# Freelance Pricing/Bridal ETC....



## ceesee823 (Sep 4, 2009)

Hey all, 

I have booked my first bridal party...I believe and I'm trying to decide on charges.  I have called all of the salons in my area and it seems like they do makeup applications for around $40 per person.  How should this differ from a freelancers charge?  I will be going to the persons home, bring all products etc.  and also touching up before pictures.  Any ideas on a fair start?  Also...one of the salons I spoke to, when I asked them what products they used they told me ULTA! WTF? like that wouldnt melt off in 5 minutes.... I only MAC really and MUFE, and a few other high quality products. Thoughts, ideas?


----------



## banana1234 (Sep 4, 2009)

ulta? lol


----------



## kaliraksha (Sep 4, 2009)

I hope you get great input from the pros in this industry. But, I think you have a good starting off point by calling salons and asking their prices. I think you can charge more because it's a convenience charge of going to them, but you can also discount because you're doing a group (probably?) and are getting lots of business for one drive. If you're just starting out your prices are going to be in the lower end probably, but don't sell yourself short.

I had my prom makeup done at Ulta in HS... yep, they did use Ulta brand stuff. It was definitely not MAC but it held up overall. 

Good luck and post some pics of your work if you can =)


----------



## LRMakeup (Sep 4, 2009)

Hi!

Where are you located? What you should charge will be much different than what other people in other cities charge. Maybe you should also contact freelancers in your city to see if their prices match up to what you were quoted from the salons.
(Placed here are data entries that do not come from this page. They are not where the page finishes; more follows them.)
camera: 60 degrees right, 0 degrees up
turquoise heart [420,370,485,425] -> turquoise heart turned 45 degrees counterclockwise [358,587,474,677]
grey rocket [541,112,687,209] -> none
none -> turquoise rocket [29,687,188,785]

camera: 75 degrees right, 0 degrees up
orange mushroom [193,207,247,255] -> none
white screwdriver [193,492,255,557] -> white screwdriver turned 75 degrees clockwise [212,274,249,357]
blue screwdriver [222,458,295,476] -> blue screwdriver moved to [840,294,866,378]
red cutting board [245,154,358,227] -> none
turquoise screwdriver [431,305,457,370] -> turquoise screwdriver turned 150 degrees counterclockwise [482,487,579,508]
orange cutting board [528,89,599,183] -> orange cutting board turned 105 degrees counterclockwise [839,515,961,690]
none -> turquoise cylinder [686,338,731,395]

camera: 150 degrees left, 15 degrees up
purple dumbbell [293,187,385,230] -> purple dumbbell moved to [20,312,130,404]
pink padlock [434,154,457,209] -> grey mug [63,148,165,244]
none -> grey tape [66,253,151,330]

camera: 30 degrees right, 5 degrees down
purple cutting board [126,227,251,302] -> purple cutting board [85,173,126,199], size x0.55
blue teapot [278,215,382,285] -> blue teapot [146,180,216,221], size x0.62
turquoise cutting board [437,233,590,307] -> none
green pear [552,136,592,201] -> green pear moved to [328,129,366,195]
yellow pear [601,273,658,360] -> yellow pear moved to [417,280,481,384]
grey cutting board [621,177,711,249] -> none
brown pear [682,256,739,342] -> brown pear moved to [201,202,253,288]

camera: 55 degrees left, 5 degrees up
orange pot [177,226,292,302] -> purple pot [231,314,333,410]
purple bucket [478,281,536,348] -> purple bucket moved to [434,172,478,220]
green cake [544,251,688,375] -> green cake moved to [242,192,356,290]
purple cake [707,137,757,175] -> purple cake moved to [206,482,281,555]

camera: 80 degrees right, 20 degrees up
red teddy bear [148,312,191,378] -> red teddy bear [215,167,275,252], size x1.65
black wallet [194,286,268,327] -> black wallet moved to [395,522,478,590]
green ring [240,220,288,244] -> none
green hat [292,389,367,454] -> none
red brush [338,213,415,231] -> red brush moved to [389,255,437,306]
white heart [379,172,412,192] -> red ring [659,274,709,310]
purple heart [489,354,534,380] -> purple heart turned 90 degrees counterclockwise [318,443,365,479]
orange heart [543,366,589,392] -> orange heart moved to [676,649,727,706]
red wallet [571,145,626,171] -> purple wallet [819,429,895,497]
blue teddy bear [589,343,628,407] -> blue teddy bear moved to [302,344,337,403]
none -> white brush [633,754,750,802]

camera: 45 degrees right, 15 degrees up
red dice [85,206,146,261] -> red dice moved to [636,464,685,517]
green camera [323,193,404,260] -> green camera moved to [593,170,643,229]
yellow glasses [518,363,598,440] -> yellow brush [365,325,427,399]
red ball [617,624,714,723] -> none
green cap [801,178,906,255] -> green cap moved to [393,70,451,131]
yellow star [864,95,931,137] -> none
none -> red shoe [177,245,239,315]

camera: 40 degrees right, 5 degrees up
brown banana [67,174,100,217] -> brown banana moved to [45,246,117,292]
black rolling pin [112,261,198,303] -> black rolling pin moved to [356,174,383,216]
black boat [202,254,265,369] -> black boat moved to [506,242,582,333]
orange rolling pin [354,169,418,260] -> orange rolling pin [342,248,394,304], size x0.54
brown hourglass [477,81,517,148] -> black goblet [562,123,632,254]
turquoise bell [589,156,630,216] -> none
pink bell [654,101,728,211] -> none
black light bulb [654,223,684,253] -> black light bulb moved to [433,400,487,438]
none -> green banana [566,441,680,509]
I live in Los Angeles, and $40 seems pretty low to me. Is that for the bride too? I am pretty sure I (and other freelancers) charge more than most of the salons around here. 

HTH!


----------



## naijapretty (Sep 4, 2009)

Definitely contact freelancers in your area. Google makeup artists, check out their websites and find out what the general rate is. You don't want to undervalue yourself and undercut others. Find out how they price (whether transport, lashes, touch-up kits, etc, are added) and figure out a pricing plan for yourself. HTH


----------